2 cups sliced almonds
3 tablespoons safflower oil
2 tablespoons fresh lemon juice
1 1/2 teaspoons sea salt 
1/2 cup water
1 tablespoon fresh chives
*
Roasted Squash Soup
3 tablespoons extra virgin olive oil
1 tablespoon Earth Balance Buttery Spread
1 cup diced white onion
1 cup chopped apple
1/4 teaspoon ground cinnamon
1/4 teaspoon chipotle chile powder
1/4 teaspoon chopped fresh sage
1/4 teaspoon fresh rosemary
1/2 lemon grass stalk, split
1 1/2 teaspoons sea salt
3 pounds butternut squash, peeled, seeded
   and cut into 1 inch pieces
8 cups vegetable stock
 *
Spiced Pumpkin Seeds
1 cup pumpkin seeds, hulled
1 tablespoon extra virgin olive oil
1 1/2 tablespoons fresh lemon juice
Pinch of ground cinnamon
Sea slat and freshly ground black pepper
*
Directions:
To make the cream the day before serving, put the almonds in a bowl and add enough water to cover them.  Cover and let soak overnight in the refrigerator.

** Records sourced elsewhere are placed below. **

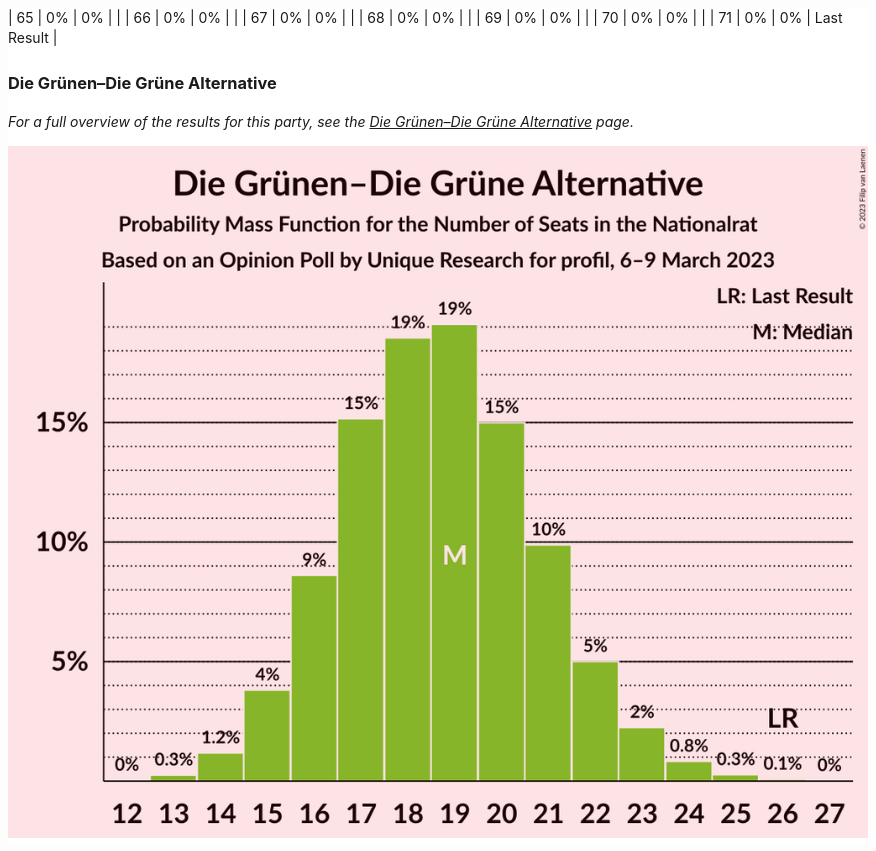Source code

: | 65 | 0% | 0% |  |
| 66 | 0% | 0% |  |
| 67 | 0% | 0% |  |
| 68 | 0% | 0% |  |
| 69 | 0% | 0% |  |
| 70 | 0% | 0% |  |
| 71 | 0% | 0% | Last Result |

### Die Grünen–Die Grüne Alternative

*For a full overview of the results for this party, see the [Die Grünen–Die Grüne Alternative](party-diegrünen–diegrünealternative.html) page.*

![Graph with seats probability mass function not yet produced](2023-03-09-UniqueResearch-seats-pmf-diegrünen–diegrünealternative.png "Seats Probability Mass Function")
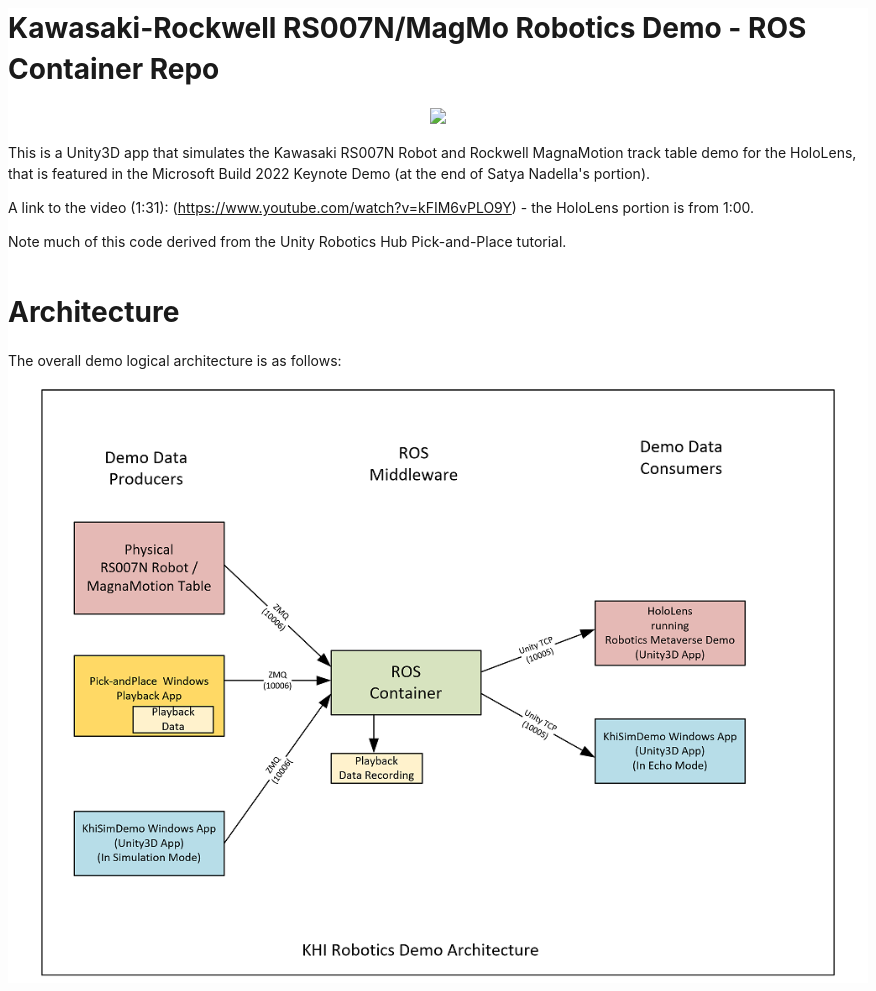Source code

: 
# Kawasaki-Rockwell RS007N/MagMo Robotics Demo - ROS Container Repo
 

<p align="center"><img src="img/SimTrayToRail.gif" alt-"Robot sorting small boxes from tray to track" width="800"/></p>




This is a Unity3D app that simulates the Kawasaki RS007N Robot and Rockwell MagnaMotion track table demo for the HoloLens, that is featured in the Microsoft Build 2022 Keynote Demo (at the end of Satya Nadella's portion).

A link to the video (1:31): (https://www.youtube.com/watch?v=kFIM6vPLO9Y) - the HoloLens portion is from 1:00.

Note much of this code derived from the Unity Robotics Hub Pick-and-Place tutorial.

# Architecture
The overall demo logical architecture is as follows:

<p align="center"><img src="img/DemoArch01.png" alt-"Logical Architecture of demo" width="800"/></p>

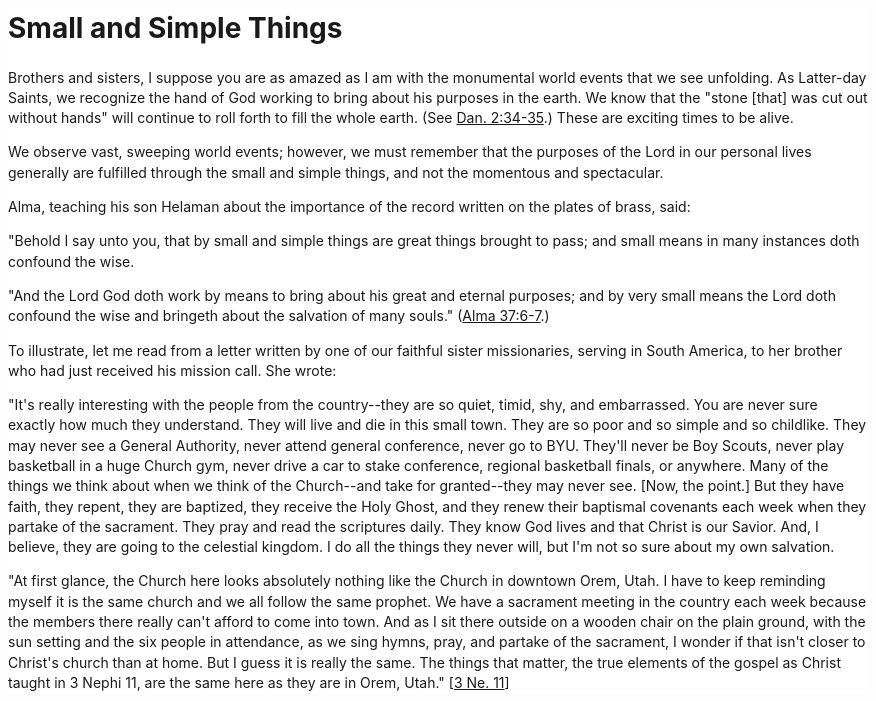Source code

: # Small and Simple Things

Brothers and sisters, I suppose you are as amazed as I am with the monumental
world events that we see unfolding. As Latter-day Saints, we recognize the
hand of God working to bring about his purposes in the earth. We know that the
"stone [that] was cut out without hands" will continue to roll forth to fill
the whole earth. (See [Dan.
2:34-35](https://www.lds.org/scriptures/ot/dan/2.34-35?lang=eng#33).) These
are exciting times to be alive.

We observe vast, sweeping world events; however, we must remember that the
purposes of the Lord in our personal lives generally are fulfilled through the
small and simple things, and not the momentous and spectacular.

Alma, teaching his son Helaman about the importance of the record written on
the plates of brass, said:

"Behold I say unto you, that by small and simple things are great things
brought to pass; and small means in many instances doth confound the wise.

"And the Lord God doth work by means to bring about his great and eternal
purposes; and by very small means the Lord doth confound the wise and bringeth
about the salvation of many souls." ([Alma
37:6-7](https://www.lds.org/scriptures/bofm/alma/37.6-7?lang=eng#5).)

To illustrate, let me read from a letter written by one of our faithful sister
missionaries, serving in South America, to her brother who had just received
his mission call. She wrote:

"It's really interesting with the people from the country--they are so quiet,
timid, shy, and embarrassed. You are never sure exactly how much they
understand. They will live and die in this small town. They are so poor and so
simple and so childlike. They may never see a General Authority, never attend
general conference, never go to BYU. They'll never be Boy Scouts, never play
basketball in a huge Church gym, never drive a car to stake conference,
regional basketball finals, or anywhere. Many of the things we think about
when we think of the Church--and take for granted--they may never see. [Now,
the point.] But they have faith, they repent, they are baptized, they receive
the Holy Ghost, and they renew their baptismal covenants each week when they
partake of the sacrament. They pray and read the scriptures daily. They know
God lives and that Christ is our Savior. And, I believe, they are going to the
celestial kingdom. I do all the things they never will, but I'm not so sure
about my own salvation.

"At first glance, the Church here looks absolutely nothing like the Church in
downtown Orem, Utah. I have to keep reminding myself it is the same church and
we all follow the same prophet. We have a sacrament meeting in the country
each week because the members there really can't afford to come into town. And
as I sit there outside on a wooden chair on the plain ground, with the sun
setting and the six people in attendance, as we sing hymns, pray, and partake
of the sacrament, I wonder if that isn't closer to Christ's church than at
home. But I guess it is really the same. The things that matter, the true
elements of the gospel as Christ taught in 3 Nephi 11, are the same here as
they are in Orem, Utah." [[3 Ne.
11](https://www.lds.org/scriptures/bofm/3-ne/11.title?lang=eng)]
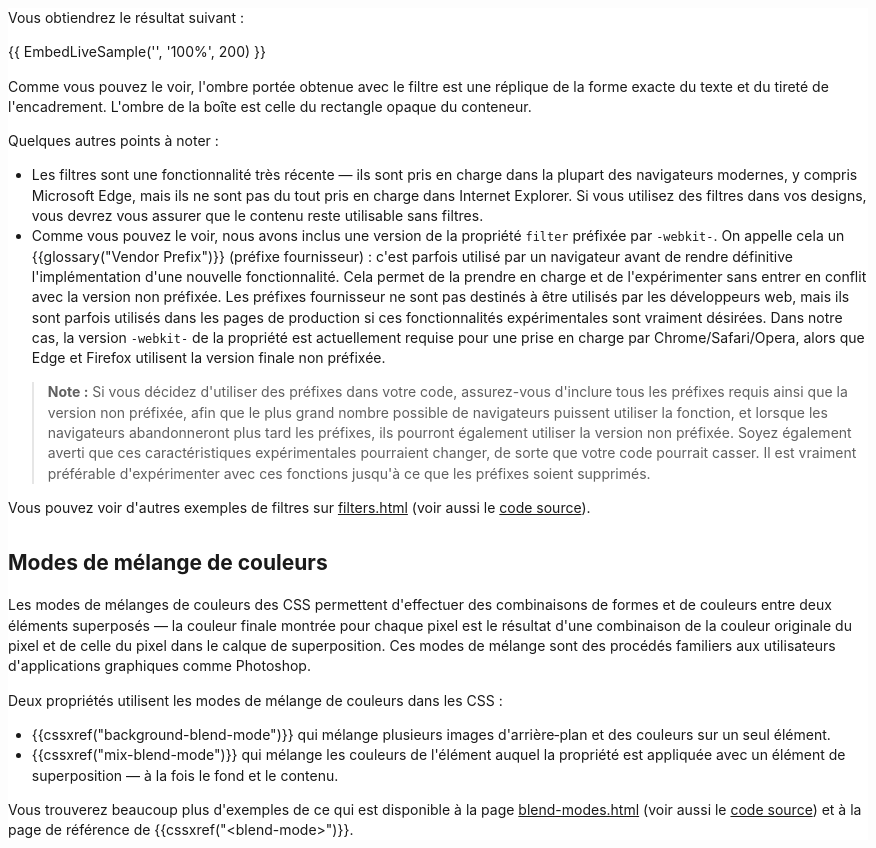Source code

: Vous obtiendrez le résultat suivant :

{{ EmbedLiveSample('', '100%', 200) }}

Comme vous pouvez le voir, l'ombre portée obtenue avec le filtre est une réplique de la forme exacte du texte et du tireté de l'encadrement. L'ombre de la boîte est celle du rectangle opaque du conteneur.

Quelques autres points à noter :

- Les filtres sont une fonctionnalité très récente — ils sont pris en charge dans la plupart des navigateurs modernes, y compris Microsoft Edge, mais ils ne sont pas du tout pris en charge dans Internet Explorer. Si vous utilisez des filtres dans vos designs, vous devrez vous assurer que le contenu reste utilisable sans filtres.
- Comme vous pouvez le voir, nous avons inclus une version de la propriété `filter` préfixée par `-webkit-`. On appelle cela un {{glossary("Vendor Prefix")}} (préfixe fournisseur) : c'est parfois utilisé par un navigateur avant de rendre définitive l'implémentation d'une nouvelle fonctionnalité. Cela permet de la prendre en charge et de l'expérimenter sans entrer en conflit avec la version non préfixée. Les préfixes fournisseur ne sont pas destinés à être utilisés par les développeurs web, mais ils sont parfois utilisés dans les pages de production si ces fonctionnalités expérimentales sont vraiment désirées. Dans notre cas, la version `-webkit-` de la propriété est actuellement requise pour une prise en charge par Chrome/Safari/Opera, alors que Edge et Firefox utilisent la version finale non préfixée.

> **Note :** Si vous décidez d'utiliser des préfixes dans votre code, assurez-vous d'inclure tous les préfixes requis ainsi que la version non préfixée, afin que le plus grand nombre possible de navigateurs puissent utiliser la fonction, et lorsque les navigateurs abandonneront plus tard les préfixes, ils pourront également utiliser la version non préfixée. Soyez également averti que ces caractéristiques expérimentales pourraient changer, de sorte que votre code pourrait casser. Il est vraiment préférable d'expérimenter avec ces fonctions jusqu'à ce que les préfixes soient supprimés.

Vous pouvez voir d'autres exemples de filtres sur [filters.html](https://mdn.github.io/learning-area/css/styling-boxes/advanced_box_effects/filters.html) (voir aussi le [code source](https://github.com/mdn/learning-area/blob/master/css/styling-boxes/advanced_box_effects/filters.html)).

## Modes de mélange de couleurs

Les modes de mélanges de couleurs des CSS permettent d'effectuer des combinaisons de formes et de couleurs entre deux éléments superposés — la couleur finale montrée pour chaque pixel est le résultat d'une combinaison de la couleur originale du pixel et de celle du pixel dans le calque de superposition. Ces modes de mélange sont des procédés familiers aux utilisateurs d'applications graphiques comme Photoshop.

Deux propriétés utilisent les modes de mélange de couleurs dans les CSS :

- {{cssxref("background-blend-mode")}} qui mélange plusieurs images d'arrière‑plan et des couleurs sur un seul élément.
- {{cssxref("mix-blend-mode")}} qui mélange les couleurs de l'élément auquel la propriété est appliquée avec un élément de superposition — à la fois le fond et le contenu.

Vous trouverez beaucoup plus d'exemples de ce qui est disponible à la page [blend-modes.html](https://mdn.github.io/learning-area/css/styling-boxes/advanced_box_effects/blend-modes.html) (voir aussi le [code source](https://github.com/mdn/learning-area/blob/master/css/styling-boxes/advanced_box_effects/blend-modes.html)) et à la page de référence de {{cssxref("&lt;blend-mode&gt;")}}.
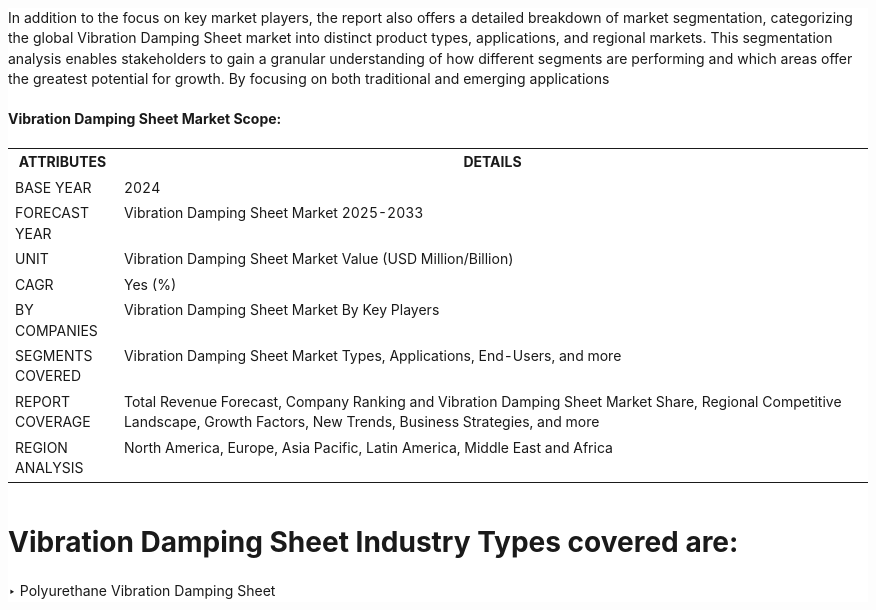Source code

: In addition to the focus on key market players, the report also offers a detailed breakdown of market segmentation, categorizing the global Vibration Damping Sheet market into distinct product types, applications, and regional markets. This segmentation analysis enables stakeholders to gain a granular understanding of how different segments are performing and which areas offer the greatest potential for growth. By focusing on both traditional and emerging applications

<h4>Vibration Damping Sheet Market Scope:</h4>
<table>
<tr>
<th>ATTRIBUTES</th>
<th>DETAILS</th>
</tr>
<tr>
<td>BASE YEAR</td>
<td>2024</td>
</tr>
<tr>
<td>FORECAST YEAR</td>
<td>Vibration Damping Sheet Market 2025-2033</td>
</tr>
<tr>
<td>UNIT</td>
<td>Vibration Damping Sheet Market Value (USD Million/Billion)</td>
<tr>
<td>CAGR</td>
<td>Yes (%)</td>
</tr>
</tr>
<tr>
<td>BY COMPANIES</td>
<td>Vibration Damping Sheet Market By Key Players</td>
</tr>
<tr>
<td>SEGMENTS COVERED</td>
<td>Vibration Damping Sheet Market Types, Applications, End-Users, and more</td>
</tr>
<tr>
<td>REPORT COVERAGE</td>
<td>Total Revenue Forecast, Company Ranking and Vibration Damping Sheet Market Share, Regional Competitive Landscape, Growth Factors, New Trends, Business Strategies, and more</td>
</tr>
<tr>
<td>REGION ANALYSIS</td>
<td>North America, Europe, Asia Pacific, Latin America, Middle East and Africa</td>
</tr>
</table>

# <strong>Vibration Damping Sheet Industry Types covered are:</strong>

‣ Polyurethane Vibration Damping Sheet
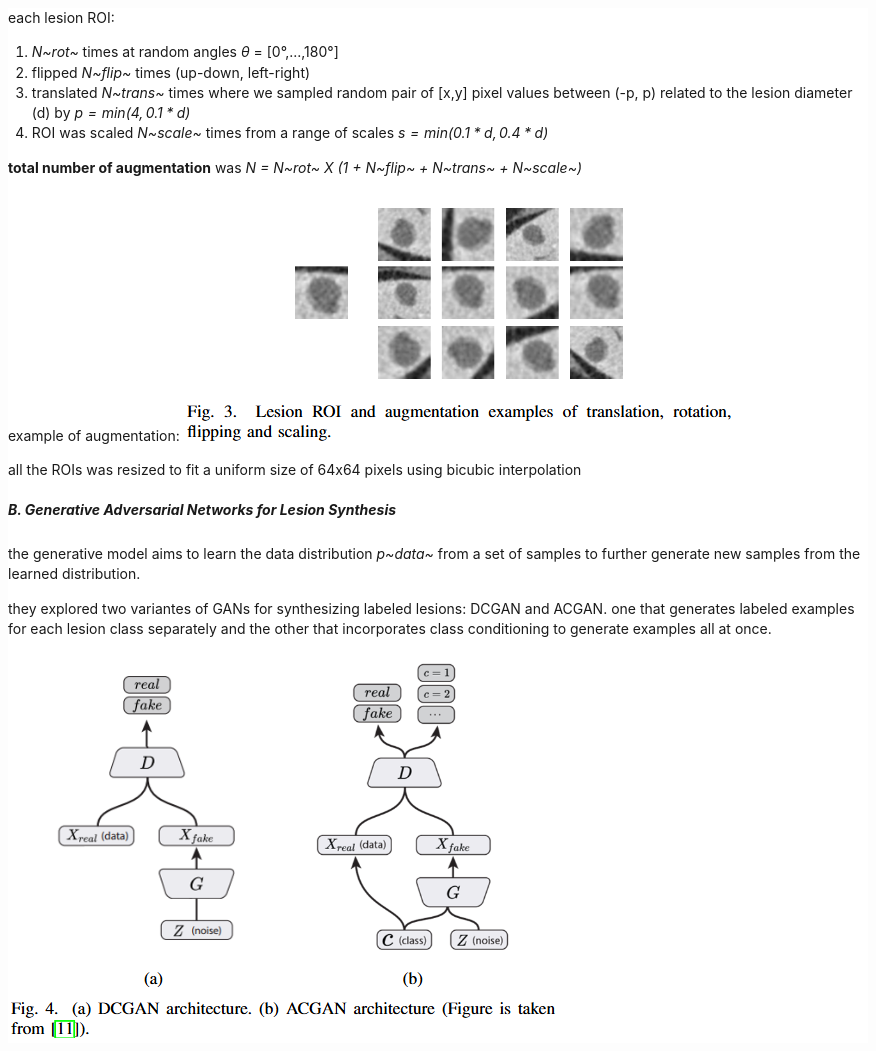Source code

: each lesion ROI:
1) *N~rot~* times at random angles $\theta$ = [0°,...,180°]
2) flipped *N~flip~* times (up-down, left-right)
3) translated *N~trans~* times where we sampled random pair of [x,y] pixel values between (-p, p) related to the lesion diameter (d) by *$p = min(4, 0.1 * d)$*
4) ROI was scaled *N~scale~* times from a range of scales *$s = min(0.1 * d, 0.4 * d)$*

**total number of augmentation** was *N = N~rot~ X (1 + N~flip~ + N~trans~ + N~scale~)*


example of augmentation:
![classic aug example](images/image-2.png)

all the ROIs was resized to fit a uniform size of 64x64 pixels using bicubic interpolation

##### B. *Generative Adversarial Networks for Lesion Synthesis*

the generative model aims to learn the data distribution *p~data~* from a set of samples to further generate new samples from the learned distribution. 

they explored two variantes of GANs for synthesizing labeled lesions: DCGAN and ACGAN. one that generates labeled examples for each lesion class separately and the other that incorporates class conditioning to generate examples all at once.

![two gan models](images/image-3.png)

Drain the nuts and transfer to a blender.  Add the oil, lemon juice, salt, and water and blend until smooth, about 5 minutes.  Transfer to a bowl, stir in the chives, and set aside.  The cream will keep, covered, in the refrigerator for up to 2 days.

To make the soup, heat the oil and buttery spread in a large soup pot over medium heat.  Add the onion, apple, cinnamon, chipotle powder, sage, rosemary lemongrass stalk and salt and cook, stirring occasionally for 5 minutes.

Add the squash to the pot and stir to coat, about three minutes.  Add the stock, bring to a boil, decrease the heat, and simmer, covered, until the squash is tender, about 40 minutes.  Remove the lemongrass stalk and let the soup cool.

Transfer the soup to a blender and blend until smooth.   Or blend the soup with an immersion blender until smooth.  This will have to be done in batches.  The soup can be made ahead of time up to this point.  It will keep in the refrigerator for up to 3 days or frozen up to 3 months.

Meanwhile, preheat the oven to 300 F.

To prepare the pumpkin seeds, combine the seeds, oil, lemon juice, cinnamon and salt and pepper to taste in a bowl and mix together.  Transfer to a baking sheet and roast for 5 to 10 minutes, shaking the pan occasionally, until the seeds are lightly browned.

To serve, pour the warm soup into bowls. Add a dollop of the almond cream and sprinkle with the roasted pumpkin seeds.